* [Exercise prompt] All lines in the records below that hold "fire" are to be shown.

Collected data entries
────────────────

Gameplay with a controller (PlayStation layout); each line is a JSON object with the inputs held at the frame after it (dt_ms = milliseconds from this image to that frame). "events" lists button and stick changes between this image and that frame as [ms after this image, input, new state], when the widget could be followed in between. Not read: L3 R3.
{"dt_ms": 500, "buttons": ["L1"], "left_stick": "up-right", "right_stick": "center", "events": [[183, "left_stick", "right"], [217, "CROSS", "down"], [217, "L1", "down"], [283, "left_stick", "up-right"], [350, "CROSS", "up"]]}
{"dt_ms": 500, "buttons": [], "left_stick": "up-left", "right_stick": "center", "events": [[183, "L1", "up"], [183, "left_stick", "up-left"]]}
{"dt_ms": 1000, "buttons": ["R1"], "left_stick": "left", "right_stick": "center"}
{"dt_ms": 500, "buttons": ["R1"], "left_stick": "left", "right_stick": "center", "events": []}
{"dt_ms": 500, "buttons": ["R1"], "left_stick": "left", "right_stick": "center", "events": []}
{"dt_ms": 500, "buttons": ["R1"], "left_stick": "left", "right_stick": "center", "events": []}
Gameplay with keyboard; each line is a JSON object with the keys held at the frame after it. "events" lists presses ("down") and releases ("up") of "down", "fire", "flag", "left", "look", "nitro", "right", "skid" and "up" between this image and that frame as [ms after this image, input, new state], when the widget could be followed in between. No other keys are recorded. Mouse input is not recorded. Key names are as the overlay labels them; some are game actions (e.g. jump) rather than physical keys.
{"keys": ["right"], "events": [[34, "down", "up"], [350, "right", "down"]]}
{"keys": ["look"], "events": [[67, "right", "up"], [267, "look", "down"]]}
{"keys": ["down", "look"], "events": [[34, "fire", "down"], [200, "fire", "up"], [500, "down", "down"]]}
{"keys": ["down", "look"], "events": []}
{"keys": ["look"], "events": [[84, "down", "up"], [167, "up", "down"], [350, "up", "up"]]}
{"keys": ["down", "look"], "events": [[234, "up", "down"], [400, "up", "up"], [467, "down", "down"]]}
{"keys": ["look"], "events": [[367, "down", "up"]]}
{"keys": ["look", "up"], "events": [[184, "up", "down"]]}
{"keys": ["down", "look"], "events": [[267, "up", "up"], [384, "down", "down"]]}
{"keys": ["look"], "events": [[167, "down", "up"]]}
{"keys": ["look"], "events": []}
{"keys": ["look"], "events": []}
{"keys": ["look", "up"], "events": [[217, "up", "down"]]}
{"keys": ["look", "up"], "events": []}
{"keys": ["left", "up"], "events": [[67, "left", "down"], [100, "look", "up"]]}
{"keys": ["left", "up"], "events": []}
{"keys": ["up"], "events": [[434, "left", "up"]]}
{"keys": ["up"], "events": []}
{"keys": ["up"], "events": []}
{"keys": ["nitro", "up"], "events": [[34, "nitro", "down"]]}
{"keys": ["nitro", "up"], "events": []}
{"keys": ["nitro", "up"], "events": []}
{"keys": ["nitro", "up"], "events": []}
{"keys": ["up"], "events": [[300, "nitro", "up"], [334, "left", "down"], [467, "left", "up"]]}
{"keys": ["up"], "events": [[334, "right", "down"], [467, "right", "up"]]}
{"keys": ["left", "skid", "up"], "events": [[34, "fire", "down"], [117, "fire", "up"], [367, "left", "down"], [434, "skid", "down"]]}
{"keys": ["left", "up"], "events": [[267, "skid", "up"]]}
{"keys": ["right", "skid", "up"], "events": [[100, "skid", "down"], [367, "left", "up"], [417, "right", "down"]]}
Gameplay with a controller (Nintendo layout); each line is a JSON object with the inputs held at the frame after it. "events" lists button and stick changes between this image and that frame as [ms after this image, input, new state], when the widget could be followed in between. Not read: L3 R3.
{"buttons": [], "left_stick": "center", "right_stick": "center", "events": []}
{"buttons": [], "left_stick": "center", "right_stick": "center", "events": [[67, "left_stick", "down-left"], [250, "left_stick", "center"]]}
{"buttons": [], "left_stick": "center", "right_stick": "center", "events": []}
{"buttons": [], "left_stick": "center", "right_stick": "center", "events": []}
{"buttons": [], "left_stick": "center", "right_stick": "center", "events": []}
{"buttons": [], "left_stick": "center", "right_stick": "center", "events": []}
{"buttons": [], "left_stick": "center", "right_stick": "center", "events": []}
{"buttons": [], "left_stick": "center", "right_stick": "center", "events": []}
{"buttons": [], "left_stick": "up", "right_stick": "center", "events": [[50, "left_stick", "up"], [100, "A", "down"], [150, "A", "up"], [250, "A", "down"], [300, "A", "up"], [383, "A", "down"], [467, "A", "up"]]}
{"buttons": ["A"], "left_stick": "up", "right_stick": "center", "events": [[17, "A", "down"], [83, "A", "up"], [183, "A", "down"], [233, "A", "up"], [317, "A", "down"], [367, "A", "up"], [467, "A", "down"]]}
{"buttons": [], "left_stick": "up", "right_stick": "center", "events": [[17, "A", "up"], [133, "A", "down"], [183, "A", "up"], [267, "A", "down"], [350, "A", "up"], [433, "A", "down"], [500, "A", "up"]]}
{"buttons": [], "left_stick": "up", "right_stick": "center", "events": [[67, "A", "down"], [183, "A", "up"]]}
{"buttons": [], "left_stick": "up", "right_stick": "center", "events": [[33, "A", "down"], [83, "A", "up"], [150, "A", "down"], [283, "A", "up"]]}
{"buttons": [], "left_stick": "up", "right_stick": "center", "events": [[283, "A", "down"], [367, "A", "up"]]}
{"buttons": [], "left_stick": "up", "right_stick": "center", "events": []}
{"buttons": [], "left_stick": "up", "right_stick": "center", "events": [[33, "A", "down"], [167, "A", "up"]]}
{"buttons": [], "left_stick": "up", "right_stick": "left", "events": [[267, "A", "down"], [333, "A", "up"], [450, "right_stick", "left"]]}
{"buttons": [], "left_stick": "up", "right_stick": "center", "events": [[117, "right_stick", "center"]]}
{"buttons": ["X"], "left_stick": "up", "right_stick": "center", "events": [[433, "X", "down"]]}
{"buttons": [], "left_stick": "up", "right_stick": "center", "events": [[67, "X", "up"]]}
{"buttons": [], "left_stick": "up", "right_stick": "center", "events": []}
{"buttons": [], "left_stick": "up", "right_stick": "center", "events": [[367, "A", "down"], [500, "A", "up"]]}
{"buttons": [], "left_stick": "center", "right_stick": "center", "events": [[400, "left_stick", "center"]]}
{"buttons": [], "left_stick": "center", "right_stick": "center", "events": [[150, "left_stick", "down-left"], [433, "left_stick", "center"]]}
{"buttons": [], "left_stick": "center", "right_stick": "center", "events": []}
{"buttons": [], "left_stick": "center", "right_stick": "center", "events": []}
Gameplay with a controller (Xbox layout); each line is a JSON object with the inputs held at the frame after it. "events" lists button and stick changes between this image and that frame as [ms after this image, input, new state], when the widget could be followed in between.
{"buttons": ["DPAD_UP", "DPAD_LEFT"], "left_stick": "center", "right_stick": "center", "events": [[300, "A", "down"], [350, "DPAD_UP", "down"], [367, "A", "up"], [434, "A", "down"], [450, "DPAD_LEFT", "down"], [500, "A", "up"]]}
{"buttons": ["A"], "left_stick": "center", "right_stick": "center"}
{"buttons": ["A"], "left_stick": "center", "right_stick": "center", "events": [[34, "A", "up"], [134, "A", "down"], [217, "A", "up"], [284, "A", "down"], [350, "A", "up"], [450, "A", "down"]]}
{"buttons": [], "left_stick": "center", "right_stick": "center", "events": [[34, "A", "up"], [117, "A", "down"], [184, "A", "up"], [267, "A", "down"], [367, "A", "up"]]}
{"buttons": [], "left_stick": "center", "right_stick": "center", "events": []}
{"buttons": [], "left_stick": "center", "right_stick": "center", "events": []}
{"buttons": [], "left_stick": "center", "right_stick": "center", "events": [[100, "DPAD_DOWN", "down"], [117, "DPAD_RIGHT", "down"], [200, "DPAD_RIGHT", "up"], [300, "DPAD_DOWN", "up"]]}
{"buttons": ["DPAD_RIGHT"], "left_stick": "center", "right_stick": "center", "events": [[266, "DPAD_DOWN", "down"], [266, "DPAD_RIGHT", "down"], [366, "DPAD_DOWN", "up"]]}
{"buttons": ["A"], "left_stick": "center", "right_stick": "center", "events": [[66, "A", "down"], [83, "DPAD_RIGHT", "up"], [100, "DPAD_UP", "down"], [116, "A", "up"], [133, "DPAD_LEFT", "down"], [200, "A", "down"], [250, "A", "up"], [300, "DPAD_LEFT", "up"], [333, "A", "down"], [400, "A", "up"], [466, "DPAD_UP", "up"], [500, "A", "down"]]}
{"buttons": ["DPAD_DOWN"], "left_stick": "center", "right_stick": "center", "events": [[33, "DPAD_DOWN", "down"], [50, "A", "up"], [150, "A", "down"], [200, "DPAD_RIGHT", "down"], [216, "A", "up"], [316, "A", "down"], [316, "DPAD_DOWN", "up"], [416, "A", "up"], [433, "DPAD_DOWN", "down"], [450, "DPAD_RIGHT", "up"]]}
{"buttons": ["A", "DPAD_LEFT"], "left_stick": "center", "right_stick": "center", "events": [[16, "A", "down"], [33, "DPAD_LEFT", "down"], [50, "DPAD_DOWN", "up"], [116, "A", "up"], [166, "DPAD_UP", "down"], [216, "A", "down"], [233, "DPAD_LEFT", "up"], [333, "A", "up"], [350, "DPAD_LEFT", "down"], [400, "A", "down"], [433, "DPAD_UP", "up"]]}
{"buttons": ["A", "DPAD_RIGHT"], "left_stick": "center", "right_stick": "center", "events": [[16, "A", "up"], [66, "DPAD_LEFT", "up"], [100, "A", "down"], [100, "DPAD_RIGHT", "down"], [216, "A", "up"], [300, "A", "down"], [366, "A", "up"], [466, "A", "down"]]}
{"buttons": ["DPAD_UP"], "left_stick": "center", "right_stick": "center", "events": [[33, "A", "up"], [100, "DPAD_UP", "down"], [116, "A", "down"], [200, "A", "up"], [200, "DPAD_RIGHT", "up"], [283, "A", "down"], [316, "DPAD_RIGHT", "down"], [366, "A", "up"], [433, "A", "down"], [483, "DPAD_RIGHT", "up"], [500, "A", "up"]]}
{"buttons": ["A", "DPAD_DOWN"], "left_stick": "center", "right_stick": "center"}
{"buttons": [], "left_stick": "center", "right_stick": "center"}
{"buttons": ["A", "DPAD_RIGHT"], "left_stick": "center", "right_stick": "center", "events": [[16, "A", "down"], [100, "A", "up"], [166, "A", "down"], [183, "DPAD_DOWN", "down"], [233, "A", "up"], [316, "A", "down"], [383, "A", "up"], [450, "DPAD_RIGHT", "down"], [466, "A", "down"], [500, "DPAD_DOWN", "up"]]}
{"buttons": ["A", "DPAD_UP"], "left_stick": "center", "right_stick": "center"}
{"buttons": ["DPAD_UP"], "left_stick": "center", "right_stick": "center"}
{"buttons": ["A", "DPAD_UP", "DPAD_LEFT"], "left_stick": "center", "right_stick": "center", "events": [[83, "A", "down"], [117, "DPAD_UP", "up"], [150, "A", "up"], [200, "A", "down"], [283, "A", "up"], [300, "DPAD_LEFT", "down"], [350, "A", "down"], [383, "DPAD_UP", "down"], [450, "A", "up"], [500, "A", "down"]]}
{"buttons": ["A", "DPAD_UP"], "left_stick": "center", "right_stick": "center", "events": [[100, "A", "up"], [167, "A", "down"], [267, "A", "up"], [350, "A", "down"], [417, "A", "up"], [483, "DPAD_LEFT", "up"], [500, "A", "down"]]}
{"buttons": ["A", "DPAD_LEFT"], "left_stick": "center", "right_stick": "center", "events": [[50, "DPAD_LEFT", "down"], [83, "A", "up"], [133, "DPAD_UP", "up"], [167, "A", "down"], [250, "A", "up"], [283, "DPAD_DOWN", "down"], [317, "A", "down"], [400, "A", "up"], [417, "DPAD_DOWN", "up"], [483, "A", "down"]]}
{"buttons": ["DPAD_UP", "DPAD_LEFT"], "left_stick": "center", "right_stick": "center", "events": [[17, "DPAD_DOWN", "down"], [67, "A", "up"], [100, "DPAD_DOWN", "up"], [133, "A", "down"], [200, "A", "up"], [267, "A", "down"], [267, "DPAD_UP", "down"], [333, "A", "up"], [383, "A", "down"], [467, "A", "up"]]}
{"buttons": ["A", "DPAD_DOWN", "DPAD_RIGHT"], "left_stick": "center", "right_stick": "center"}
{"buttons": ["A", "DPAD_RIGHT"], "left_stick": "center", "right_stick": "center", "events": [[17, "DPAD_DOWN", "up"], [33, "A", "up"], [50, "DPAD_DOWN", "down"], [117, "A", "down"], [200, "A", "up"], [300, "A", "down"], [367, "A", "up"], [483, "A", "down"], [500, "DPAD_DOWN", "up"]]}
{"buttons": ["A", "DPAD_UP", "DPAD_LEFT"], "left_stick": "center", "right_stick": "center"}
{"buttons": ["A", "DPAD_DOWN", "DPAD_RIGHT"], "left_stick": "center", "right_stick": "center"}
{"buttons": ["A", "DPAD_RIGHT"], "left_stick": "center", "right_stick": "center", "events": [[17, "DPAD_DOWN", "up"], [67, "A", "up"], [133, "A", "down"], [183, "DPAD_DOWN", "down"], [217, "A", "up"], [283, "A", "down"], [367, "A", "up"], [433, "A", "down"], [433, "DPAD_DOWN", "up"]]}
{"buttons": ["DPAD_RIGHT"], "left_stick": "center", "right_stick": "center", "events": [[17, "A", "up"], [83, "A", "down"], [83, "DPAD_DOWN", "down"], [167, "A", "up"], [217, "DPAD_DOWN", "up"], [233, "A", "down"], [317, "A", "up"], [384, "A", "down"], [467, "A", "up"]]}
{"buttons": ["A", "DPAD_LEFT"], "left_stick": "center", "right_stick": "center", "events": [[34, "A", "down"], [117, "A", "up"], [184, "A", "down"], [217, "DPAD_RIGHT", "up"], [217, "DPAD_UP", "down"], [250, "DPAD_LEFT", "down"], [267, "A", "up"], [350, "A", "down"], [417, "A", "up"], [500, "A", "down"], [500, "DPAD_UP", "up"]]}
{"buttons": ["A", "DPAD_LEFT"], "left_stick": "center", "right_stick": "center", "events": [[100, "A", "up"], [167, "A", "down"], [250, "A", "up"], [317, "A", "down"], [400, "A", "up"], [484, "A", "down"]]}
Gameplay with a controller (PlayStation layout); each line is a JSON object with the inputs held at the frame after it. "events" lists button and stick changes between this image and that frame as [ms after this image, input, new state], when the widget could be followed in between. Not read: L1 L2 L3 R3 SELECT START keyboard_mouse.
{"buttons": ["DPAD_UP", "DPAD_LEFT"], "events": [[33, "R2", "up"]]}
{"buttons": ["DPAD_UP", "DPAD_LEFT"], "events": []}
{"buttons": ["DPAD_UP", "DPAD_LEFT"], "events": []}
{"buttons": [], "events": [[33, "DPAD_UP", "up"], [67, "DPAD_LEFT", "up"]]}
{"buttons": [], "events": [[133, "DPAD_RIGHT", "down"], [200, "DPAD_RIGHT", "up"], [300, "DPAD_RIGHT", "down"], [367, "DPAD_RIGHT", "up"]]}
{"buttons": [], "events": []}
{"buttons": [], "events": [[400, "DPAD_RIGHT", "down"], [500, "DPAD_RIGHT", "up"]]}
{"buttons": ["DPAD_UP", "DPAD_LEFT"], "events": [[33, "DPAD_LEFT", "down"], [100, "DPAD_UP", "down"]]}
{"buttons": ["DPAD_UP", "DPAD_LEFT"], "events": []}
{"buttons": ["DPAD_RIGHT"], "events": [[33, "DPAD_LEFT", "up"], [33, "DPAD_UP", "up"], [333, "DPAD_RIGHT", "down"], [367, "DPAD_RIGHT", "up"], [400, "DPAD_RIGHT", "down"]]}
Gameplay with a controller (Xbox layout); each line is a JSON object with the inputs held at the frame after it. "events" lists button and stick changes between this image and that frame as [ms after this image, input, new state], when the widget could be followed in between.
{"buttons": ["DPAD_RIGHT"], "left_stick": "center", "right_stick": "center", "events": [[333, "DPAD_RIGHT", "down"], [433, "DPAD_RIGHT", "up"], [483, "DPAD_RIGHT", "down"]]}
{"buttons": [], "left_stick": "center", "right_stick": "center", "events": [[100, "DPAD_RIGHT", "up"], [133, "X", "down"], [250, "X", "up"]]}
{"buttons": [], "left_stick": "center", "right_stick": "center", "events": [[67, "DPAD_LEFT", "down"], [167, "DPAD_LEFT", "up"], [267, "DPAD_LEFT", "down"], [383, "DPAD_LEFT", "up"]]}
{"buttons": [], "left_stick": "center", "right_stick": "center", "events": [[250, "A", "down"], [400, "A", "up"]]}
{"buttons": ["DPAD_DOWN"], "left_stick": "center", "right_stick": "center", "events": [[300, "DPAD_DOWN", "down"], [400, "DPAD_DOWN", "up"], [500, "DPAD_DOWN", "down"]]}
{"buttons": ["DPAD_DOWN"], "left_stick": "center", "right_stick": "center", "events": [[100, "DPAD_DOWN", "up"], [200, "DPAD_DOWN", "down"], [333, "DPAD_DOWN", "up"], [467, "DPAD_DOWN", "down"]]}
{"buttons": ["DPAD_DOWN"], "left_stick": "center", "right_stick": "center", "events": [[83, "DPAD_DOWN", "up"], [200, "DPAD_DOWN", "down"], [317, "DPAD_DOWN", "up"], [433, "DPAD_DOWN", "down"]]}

────────────────

* [Solution for this task]
Gameplay with keyboard; each line is a JSON object with the keys held at the frame after it. "events" lists presses ("down") and releases ("up") of "down", "fire", "flag", "left", "look", "nitro", "right", "skid" and "up" between this image and that frame as [ms after this image, input, new state], when the widget could be followed in between. No other keys are recorded. Mouse input is not recorded. Key names are as the overlay labels them; some are game actions (e.g. jump) rather than physical keys.
{"keys": ["down", "look"], "events": [[34, "fire", "down"], [200, "fire", "up"], [500, "down", "down"]]}
{"keys": ["left", "skid", "up"], "events": [[34, "fire", "down"], [117, "fire", "up"], [367, "left", "down"], [434, "skid", "down"]]}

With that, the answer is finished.